Pedro Poitevin

1. Rotative Levitator: This is a collection of ten million sonnets, each one of them a palindrome. An homage to cent mille millards de poèmes, by Raymond Queneau, it is the first such collection in the English language. The user can explore the collection interactively: one can generate a random palindromic sonnet in the collection by clicking a button, or else one can cycle through the different versions in the collection by clicking on any one of its lines. In this way, one can navigate the totality of the collection and read whichever sonnet one wishes to pin down: it is an indexed collection. Currently, the interactive applet is housed here, but if it were selected for your space, I would be happy to unpublish it from my (very low traffic) personal website, and I would be happy to share the code of the applet, so that it can be embedded in the space.

Note: The connection to mathematics is not particularly deep here, of course: ten versions of seven pairs of lines generate 10^7 possible sonnets.

2. As my Three Children Tidy Up their Rooms: This is also an interactive app. The reader reads a prose poem that sets up a scene of chaos. Then the reader presses a button to witness an anagrammatic transformation of the prose into a sonnet. This latter sonnet is a self-describing, self-enumerating, truthful, rectangular monospace sonnet I composed as my three children were indeed tidying up their rooms. (The prose poem came later, when I had the idea that the anagrammatic transformation of the prosaic chaos into the perfectly rectangular sonnet would be visually apt for capturing the scene, conceptually.) The user can then see the rooms return to chaos, and so on. The interactive applet is currently housed here, and the same remarks apply.

Note: Mathematics are a bit more integral to this poem, even if the concepts are not particularly deep.

Note: AI was not used in any of this work. What’s more: AI is incredibly inept at this kind of work.

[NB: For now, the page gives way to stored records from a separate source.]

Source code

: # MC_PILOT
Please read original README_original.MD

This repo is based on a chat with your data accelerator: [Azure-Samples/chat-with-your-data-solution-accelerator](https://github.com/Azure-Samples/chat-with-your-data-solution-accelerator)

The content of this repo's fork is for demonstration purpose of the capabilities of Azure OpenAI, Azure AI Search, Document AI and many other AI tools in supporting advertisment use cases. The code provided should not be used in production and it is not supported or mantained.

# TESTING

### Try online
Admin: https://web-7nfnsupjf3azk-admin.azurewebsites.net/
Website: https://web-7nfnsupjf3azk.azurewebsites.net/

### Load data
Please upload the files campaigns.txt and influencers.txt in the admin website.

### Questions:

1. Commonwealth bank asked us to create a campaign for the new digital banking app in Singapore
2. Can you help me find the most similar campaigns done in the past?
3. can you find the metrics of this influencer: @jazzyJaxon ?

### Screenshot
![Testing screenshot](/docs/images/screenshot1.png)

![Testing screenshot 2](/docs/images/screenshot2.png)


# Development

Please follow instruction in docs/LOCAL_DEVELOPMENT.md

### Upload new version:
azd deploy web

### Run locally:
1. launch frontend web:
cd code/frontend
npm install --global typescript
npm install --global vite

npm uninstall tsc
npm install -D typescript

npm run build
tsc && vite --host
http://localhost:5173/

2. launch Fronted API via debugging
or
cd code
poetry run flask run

Bio: Pedro Poitevin is a bilingual poet, translator, and mathematician originally from Guatemala. His work explores the expressive possibilities of poetic constraint across languages and disciplines, and has appeared in Rattle, The Common, Asymptote, River Styx, The Mathematical Intelligencer, and Letras Libres. He is the author of six poetry collections, including Nowhere at Home (Penteract Press, 2023) and Letras griegas (Praxis, 2022), and the recipient of the 2021 Juana Goergen Poetry Prize and the 2025 Premio Internacional de Poesía Rever. He teaches mathematics at Salem State University.